_AIM_:
Reproduce all of the following material word for word, line by line.

_DATA ENTRIES_:
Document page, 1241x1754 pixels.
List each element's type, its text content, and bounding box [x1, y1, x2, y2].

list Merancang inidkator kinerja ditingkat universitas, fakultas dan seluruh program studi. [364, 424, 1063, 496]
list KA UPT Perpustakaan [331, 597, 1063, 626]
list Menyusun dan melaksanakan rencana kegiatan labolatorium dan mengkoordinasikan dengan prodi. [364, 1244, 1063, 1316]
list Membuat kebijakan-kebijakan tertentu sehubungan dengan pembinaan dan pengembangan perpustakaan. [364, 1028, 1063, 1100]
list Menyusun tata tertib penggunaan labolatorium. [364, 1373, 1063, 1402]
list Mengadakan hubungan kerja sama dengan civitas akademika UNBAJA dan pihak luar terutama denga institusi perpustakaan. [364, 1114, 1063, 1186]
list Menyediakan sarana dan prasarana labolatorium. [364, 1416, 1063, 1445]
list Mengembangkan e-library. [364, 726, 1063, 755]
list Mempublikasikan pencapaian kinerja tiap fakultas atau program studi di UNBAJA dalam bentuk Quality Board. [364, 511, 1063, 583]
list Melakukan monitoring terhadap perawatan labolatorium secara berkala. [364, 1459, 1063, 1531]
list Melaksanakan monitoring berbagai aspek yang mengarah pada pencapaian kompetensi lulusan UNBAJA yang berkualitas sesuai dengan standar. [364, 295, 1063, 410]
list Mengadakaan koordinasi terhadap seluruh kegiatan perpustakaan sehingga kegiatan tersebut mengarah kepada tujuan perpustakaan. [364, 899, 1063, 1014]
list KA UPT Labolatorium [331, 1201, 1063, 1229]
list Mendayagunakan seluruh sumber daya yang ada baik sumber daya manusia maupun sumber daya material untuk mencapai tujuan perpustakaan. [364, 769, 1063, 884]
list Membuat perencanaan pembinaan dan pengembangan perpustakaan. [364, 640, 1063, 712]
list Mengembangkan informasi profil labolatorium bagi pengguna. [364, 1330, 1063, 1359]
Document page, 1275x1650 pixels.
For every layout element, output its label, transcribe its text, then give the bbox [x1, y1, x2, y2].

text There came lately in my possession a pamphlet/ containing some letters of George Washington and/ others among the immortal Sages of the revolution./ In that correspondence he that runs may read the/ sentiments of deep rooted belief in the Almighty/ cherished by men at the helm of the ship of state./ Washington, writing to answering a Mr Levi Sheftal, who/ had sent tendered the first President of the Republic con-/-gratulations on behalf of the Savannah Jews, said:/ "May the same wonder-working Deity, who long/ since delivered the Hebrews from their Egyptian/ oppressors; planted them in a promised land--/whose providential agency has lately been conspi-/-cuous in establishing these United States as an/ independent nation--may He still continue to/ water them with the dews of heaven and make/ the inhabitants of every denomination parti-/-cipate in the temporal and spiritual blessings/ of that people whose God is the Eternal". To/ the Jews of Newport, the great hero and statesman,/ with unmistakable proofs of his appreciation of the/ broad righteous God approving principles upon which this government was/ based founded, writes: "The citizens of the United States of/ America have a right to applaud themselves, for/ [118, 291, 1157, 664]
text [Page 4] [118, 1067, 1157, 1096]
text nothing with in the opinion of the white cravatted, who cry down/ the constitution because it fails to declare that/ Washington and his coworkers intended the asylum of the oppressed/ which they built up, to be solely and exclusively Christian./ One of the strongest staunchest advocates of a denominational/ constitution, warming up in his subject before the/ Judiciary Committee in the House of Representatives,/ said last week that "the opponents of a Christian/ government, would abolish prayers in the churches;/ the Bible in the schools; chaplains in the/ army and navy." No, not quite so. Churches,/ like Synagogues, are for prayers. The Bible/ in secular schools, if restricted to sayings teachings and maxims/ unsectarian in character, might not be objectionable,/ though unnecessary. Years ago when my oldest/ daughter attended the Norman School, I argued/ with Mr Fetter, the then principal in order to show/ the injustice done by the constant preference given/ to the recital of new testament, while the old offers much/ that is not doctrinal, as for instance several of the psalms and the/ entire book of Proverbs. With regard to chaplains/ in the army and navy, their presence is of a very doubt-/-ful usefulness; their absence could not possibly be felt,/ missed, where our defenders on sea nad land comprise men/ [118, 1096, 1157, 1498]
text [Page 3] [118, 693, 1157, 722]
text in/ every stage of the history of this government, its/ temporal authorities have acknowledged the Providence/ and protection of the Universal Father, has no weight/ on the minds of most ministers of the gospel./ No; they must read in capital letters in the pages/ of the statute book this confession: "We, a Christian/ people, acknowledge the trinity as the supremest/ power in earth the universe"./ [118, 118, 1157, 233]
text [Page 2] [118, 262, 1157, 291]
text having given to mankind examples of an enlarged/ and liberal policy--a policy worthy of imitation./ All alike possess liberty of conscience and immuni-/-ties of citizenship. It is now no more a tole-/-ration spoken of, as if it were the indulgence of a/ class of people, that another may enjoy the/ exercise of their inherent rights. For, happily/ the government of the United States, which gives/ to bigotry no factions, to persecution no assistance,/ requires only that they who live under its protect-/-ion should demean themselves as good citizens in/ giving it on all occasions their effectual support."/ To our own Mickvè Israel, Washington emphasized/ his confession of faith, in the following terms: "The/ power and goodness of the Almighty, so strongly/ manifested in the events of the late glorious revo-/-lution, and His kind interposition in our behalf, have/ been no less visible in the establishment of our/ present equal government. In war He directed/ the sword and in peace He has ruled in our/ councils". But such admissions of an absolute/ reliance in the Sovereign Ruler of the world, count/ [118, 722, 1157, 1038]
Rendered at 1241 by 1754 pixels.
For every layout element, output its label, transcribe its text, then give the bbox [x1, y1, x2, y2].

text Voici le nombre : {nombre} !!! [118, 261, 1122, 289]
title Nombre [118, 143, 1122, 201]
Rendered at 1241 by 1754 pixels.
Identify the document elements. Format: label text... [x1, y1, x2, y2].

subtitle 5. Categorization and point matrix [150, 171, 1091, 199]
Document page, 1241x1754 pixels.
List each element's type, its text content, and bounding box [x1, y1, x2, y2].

_SOLUTION TO THIS EXERCISE_:
Document page, 1241x1754 pixels.
List each element's type, its text content, and bounding box [x1, y1, x2, y2].

list Merancang inidkator kinerja ditingkat universitas, fakultas dan seluruh program studi. [364, 424, 1063, 496]
list KA UPT Perpustakaan [331, 597, 1063, 626]
list Menyusun dan melaksanakan rencana kegiatan labolatorium dan mengkoordinasikan dengan prodi. [364, 1244, 1063, 1316]
list Membuat kebijakan-kebijakan tertentu sehubungan dengan pembinaan dan pengembangan perpustakaan. [364, 1028, 1063, 1100]
list Menyusun tata tertib penggunaan labolatorium. [364, 1373, 1063, 1402]
list Mengadakan hubungan kerja sama dengan civitas akademika UNBAJA dan pihak luar terutama denga institusi perpustakaan. [364, 1114, 1063, 1186]
list Menyediakan sarana dan prasarana labolatorium. [364, 1416, 1063, 1445]
list Mengembangkan e-library. [364, 726, 1063, 755]
list Mempublikasikan pencapaian kinerja tiap fakultas atau program studi di UNBAJA dalam bentuk Quality Board. [364, 511, 1063, 583]
list Melakukan monitoring terhadap perawatan labolatorium secara berkala. [364, 1459, 1063, 1531]
list Melaksanakan monitoring berbagai aspek yang mengarah pada pencapaian kompetensi lulusan UNBAJA yang berkualitas sesuai dengan standar. [364, 295, 1063, 410]
list Mengadakaan koordinasi terhadap seluruh kegiatan perpustakaan sehingga kegiatan tersebut mengarah kepada tujuan perpustakaan. [364, 899, 1063, 1014]
list KA UPT Labolatorium [331, 1201, 1063, 1229]
list Mendayagunakan seluruh sumber daya yang ada baik sumber daya manusia maupun sumber daya material untuk mencapai tujuan perpustakaan. [364, 769, 1063, 884]
list Membuat perencanaan pembinaan dan pengembangan perpustakaan. [364, 640, 1063, 712]
list Mengembangkan informasi profil labolatorium bagi pengguna. [364, 1330, 1063, 1359]
Document page, 1275x1650 pixels.
For every layout element, output its label, transcribe its text, then give the bbox [x1, y1, x2, y2].

text There came lately in my possession a pamphlet/ containing some letters of George Washington and/ others among the immortal Sages of the revolution./ In that correspondence he that runs may read the/ sentiments of deep rooted belief in the Almighty/ cherished by men at the helm of the ship of state./ Washington, writing to answering a Mr Levi Sheftal, who/ had sent tendered the first President of the Republic con-/-gratulations on behalf of the Savannah Jews, said:/ "May the same wonder-working Deity, who long/ since delivered the Hebrews from their Egyptian/ oppressors; planted them in a promised land--/whose providential agency has lately been conspi-/-cuous in establishing these United States as an/ independent nation--may He still continue to/ water them with the dews of heaven and make/ the inhabitants of every denomination parti-/-cipate in the temporal and spiritual blessings/ of that people whose God is the Eternal". To/ the Jews of Newport, the great hero and statesman,/ with unmistakable proofs of his appreciation of the/ broad righteous God approving principles upon which this government was/ based founded, writes: "The citizens of the United States of/ America have a right to applaud themselves, for/ [118, 291, 1157, 664]
text [Page 4] [118, 1067, 1157, 1096]
text nothing with in the opinion of the white cravatted, who cry down/ the constitution because it fails to declare that/ Washington and his coworkers intended the asylum of the oppressed/ which they built up, to be solely and exclusively Christian./ One of the strongest staunchest advocates of a denominational/ constitution, warming up in his subject before the/ Judiciary Committee in the House of Representatives,/ said last week that "the opponents of a Christian/ government, would abolish prayers in the churches;/ the Bible in the schools; chaplains in the/ army and navy." No, not quite so. Churches,/ like Synagogues, are for prayers. The Bible/ in secular schools, if restricted to sayings teachings and maxims/ unsectarian in character, might not be objectionable,/ though unnecessary. Years ago when my oldest/ daughter attended the Norman School, I argued/ with Mr Fetter, the then principal in order to show/ the injustice done by the constant preference given/ to the recital of new testament, while the old offers much/ that is not doctrinal, as for instance several of the psalms and the/ entire book of Proverbs. With regard to chaplains/ in the army and navy, their presence is of a very doubt-/-ful usefulness; their absence could not possibly be felt,/ missed, where our defenders on sea nad land comprise men/ [118, 1096, 1157, 1498]
text [Page 3] [118, 693, 1157, 722]
text in/ every stage of the history of this government, its/ temporal authorities have acknowledged the Providence/ and protection of the Universal Father, has no weight/ on the minds of most ministers of the gospel./ No; they must read in capital letters in the pages/ of the statute book this confession: "We, a Christian/ people, acknowledge the trinity as the supremest/ power in earth the universe"./ [118, 118, 1157, 233]
text [Page 2] [118, 262, 1157, 291]
text having given to mankind examples of an enlarged/ and liberal policy--a policy worthy of imitation./ All alike possess liberty of conscience and immuni-/-ties of citizenship. It is now no more a tole-/-ration spoken of, as if it were the indulgence of a/ class of people, that another may enjoy the/ exercise of their inherent rights. For, happily/ the government of the United States, which gives/ to bigotry no factions, to persecution no assistance,/ requires only that they who live under its protect-/-ion should demean themselves as good citizens in/ giving it on all occasions their effectual support."/ To our own Mickvè Israel, Washington emphasized/ his confession of faith, in the following terms: "The/ power and goodness of the Almighty, so strongly/ manifested in the events of the late glorious revo-/-lution, and His kind interposition in our behalf, have/ been no less visible in the establishment of our/ present equal government. In war He directed/ the sword and in peace He has ruled in our/ councils". But such admissions of an absolute/ reliance in the Sovereign Ruler of the world, count/ [118, 722, 1157, 1038]
Rendered at 1241 by 1754 pixels.
For every layout element, output its label, transcribe its text, then give the bbox [x1, y1, x2, y2].

text Voici le nombre : {nombre} !!! [118, 261, 1122, 289]
title Nombre [118, 143, 1122, 201]
Rendered at 1241 by 1754 pixels.
Identify the document elements. Format: label text... [x1, y1, x2, y2].

subtitle 5. Categorization and point matrix [150, 171, 1091, 199]
Document page, 1241x1754 pixels.
List each element's type, its text content, and bounding box [x1, y1, x2, y2].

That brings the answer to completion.